## Short task 1
Print the passage of the forum thread on fat celebrities from "## Tina (May" up to and including "apparent to me.", without changing anything.
## Short task 2
In the forum thread on fat celebrities, by how many years does UncannyBruceman say Anna Nicole Smith's show set back the fat acceptance movement?

## Text to read
In other words, we're still looking for a champion for fat acceptance in film and television. I'm well aware that Hollister has yet to portray a character that truly empowers big beautiful women. It's aggrivating for people like us to see some of the roles she's chosen, but as a fat actress in waif Hollywood, she unfortunately doesn't have many alternatives. When it comes to the lesser of two evils, I'd rather see her get attention as a geeky fat girl on _My Name is Earl_ than see her on a reality show that exploits her private life and makes her out to look like a strung out slob.

When's the last time Anna Nicole Smith appeared at NAAFA, by the way?


----------



## Tina (May 15, 2006)

Watching her show was like watching a train wreck in slo-mo. She seems to have no ethics or morals, she seemed high all the time, was bitchy and treated people awful at times, and also seemed like a lousy mother. I find no redeeming characteristics in the woman. But then, I also only know what I saw and do not know her, so I'm not saying she has none, just that they weren't apparent to me.


----------



## LillyBBBW (May 15, 2006)

Oh yes, just what the world needs now: another fat kid at band camp/little league/shady grove/the high school dance to teach the world how wrong it is to make fun of the simpering fat kid. At least 'Carrie' got to fry 'em all in the end but in the cliche typecast role, the fat kid dies and everybody is remorseful - but only after s/he's dead. *eyeroll* So empowering.

Anna Nicole Smith doesn't give a shit about you or me or anybody else for that matter. When she feels like it she loses weight, she gains weight, she drinks, she smokes, she swears, she'll snort Splenda if you line it up just right. Her characteristics are not admirable BUT she is who she is and makes no apology to anybody. When I see Lindsay Hollister my initial reaction is to feel sorry for her. I don't feel sorry for Nicole and for me personally that's preferable than to further perpetuate the meek lowly fat girl image in Hollywood and pretend its about empowerment.


----------



## UncannyBruceman (May 15, 2006)

In Hollister's defense, you'd probably see gas prices go down to $1.50 before you see her starring as a lead with a truly positive role (there are only so many John Waters' in Hollywood). If she wants to make money through film and television, then she'll have to check her ego at the door and take the bumps on the road. If your argument is that both of them are sell-outs to a degree, then I won't dispute that. However, I'm not attracted to trashy women. Anna Nicole Smith was practically INVITING people to point at her and laugh. America has very few fat female celebrities, and she was one of them. I cringe when I try to imagine how many people watched her show and said "look at that fat slob". That show set the fat acceptance movement back by ten years.

## Listing
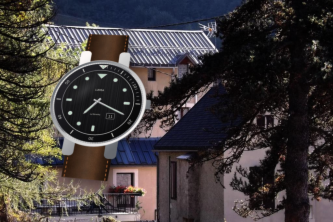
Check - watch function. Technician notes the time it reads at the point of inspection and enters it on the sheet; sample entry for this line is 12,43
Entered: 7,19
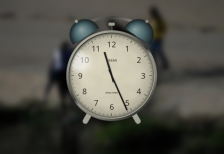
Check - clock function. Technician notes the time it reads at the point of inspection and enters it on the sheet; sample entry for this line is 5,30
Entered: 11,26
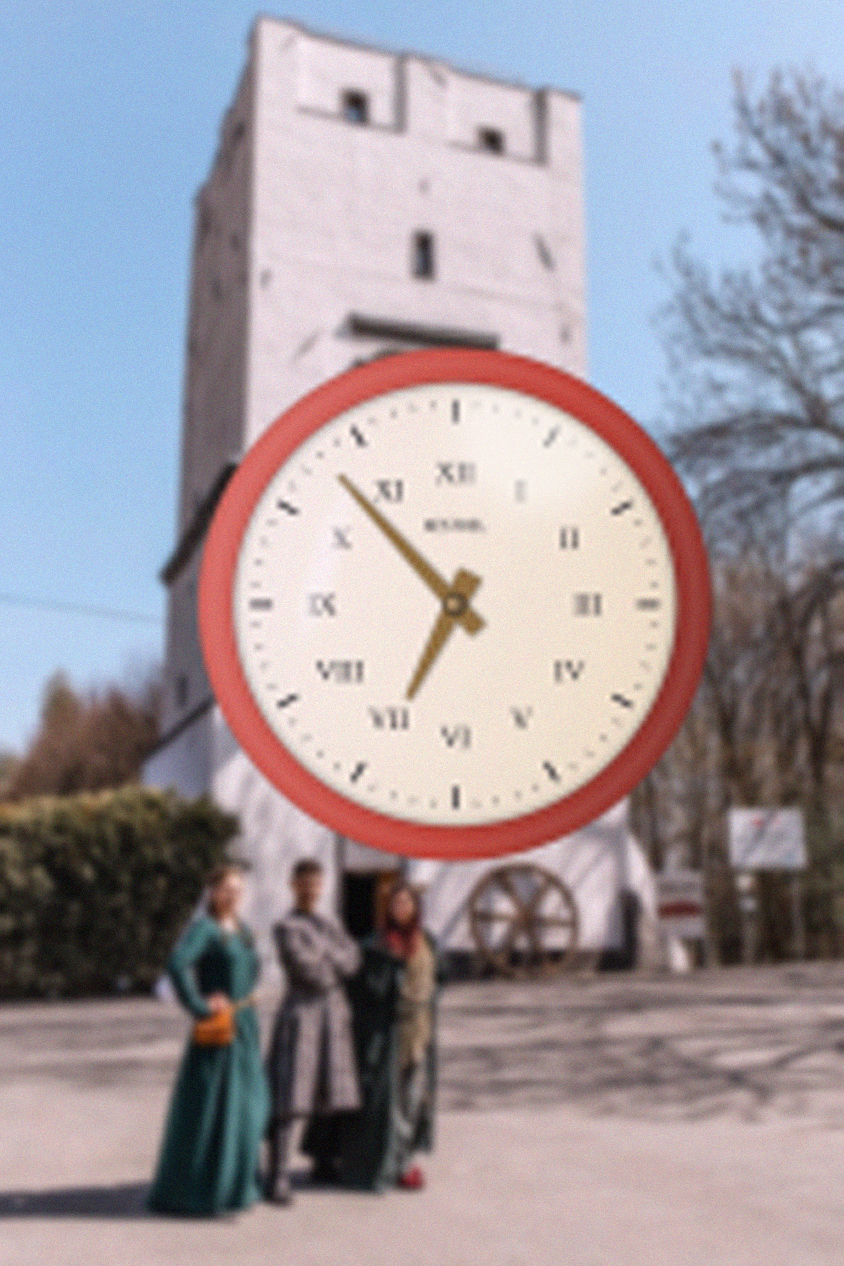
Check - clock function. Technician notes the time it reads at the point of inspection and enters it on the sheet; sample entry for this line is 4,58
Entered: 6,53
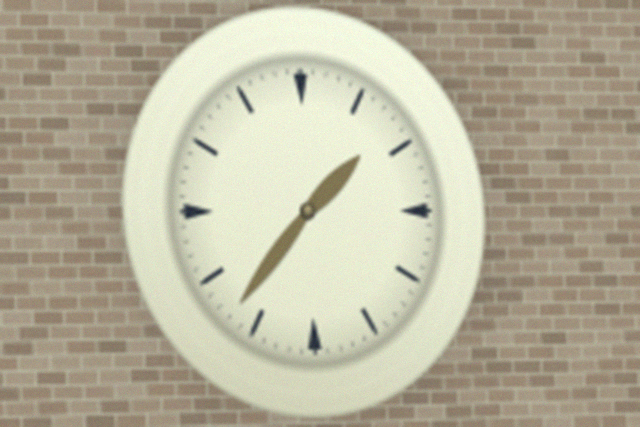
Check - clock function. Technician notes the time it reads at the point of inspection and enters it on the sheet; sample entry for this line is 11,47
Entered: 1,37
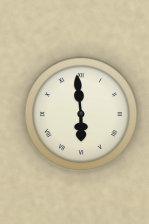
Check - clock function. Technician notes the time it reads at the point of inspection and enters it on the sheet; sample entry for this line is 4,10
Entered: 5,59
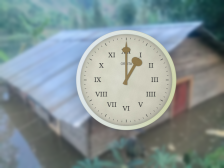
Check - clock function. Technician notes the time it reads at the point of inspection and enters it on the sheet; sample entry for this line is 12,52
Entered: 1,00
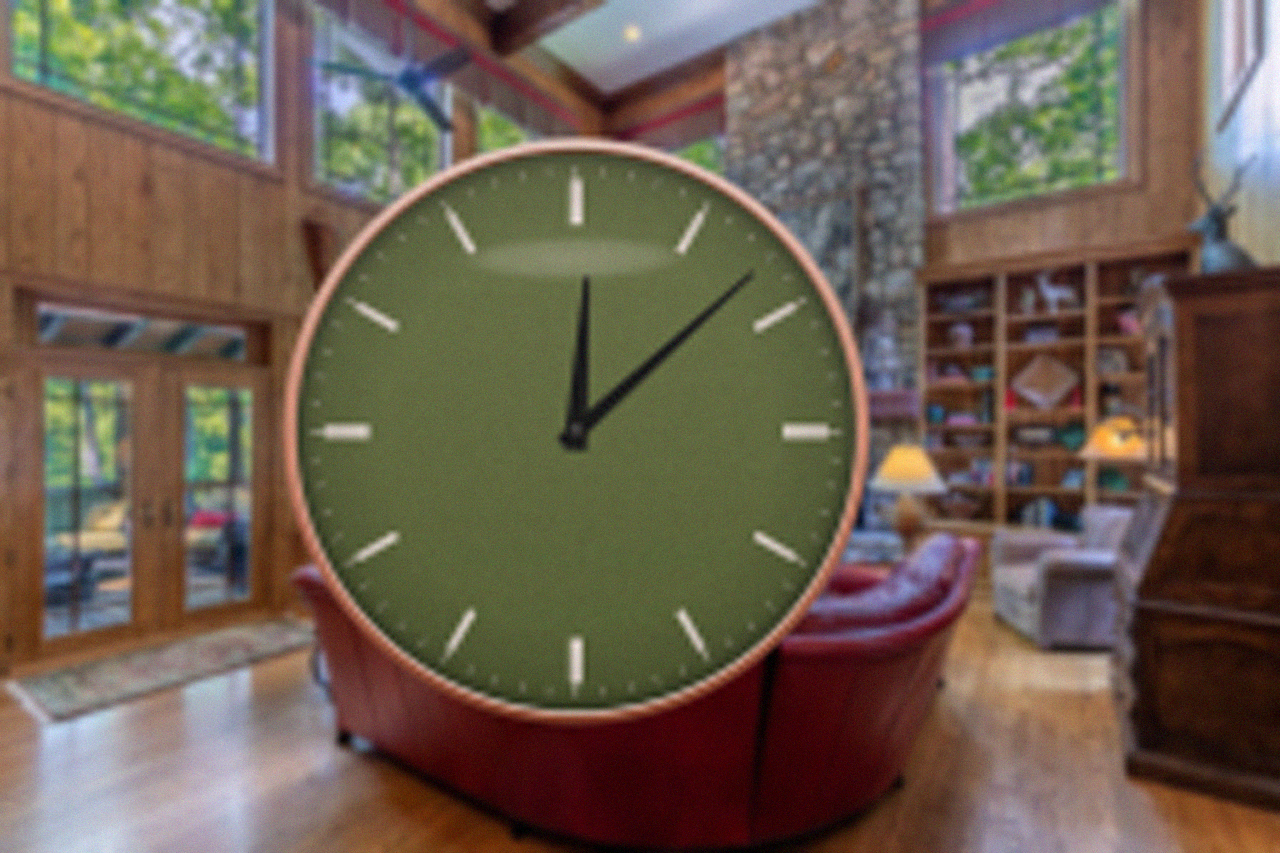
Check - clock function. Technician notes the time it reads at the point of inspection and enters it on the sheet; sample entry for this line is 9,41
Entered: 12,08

## Complete response 1
## Tina (May 15, 2006)

Watching her show was like watching a train wreck in slo-mo. She seems to have no ethics or morals, she seemed high all the time, was bitchy and treated people awful at times, and also seemed like a lousy mother. I find no redeeming characteristics in the woman. But then, I also only know what I saw and do not know her, so I'm not saying she has none, just that they weren't apparent to me.

## Complete response 2
Ten years.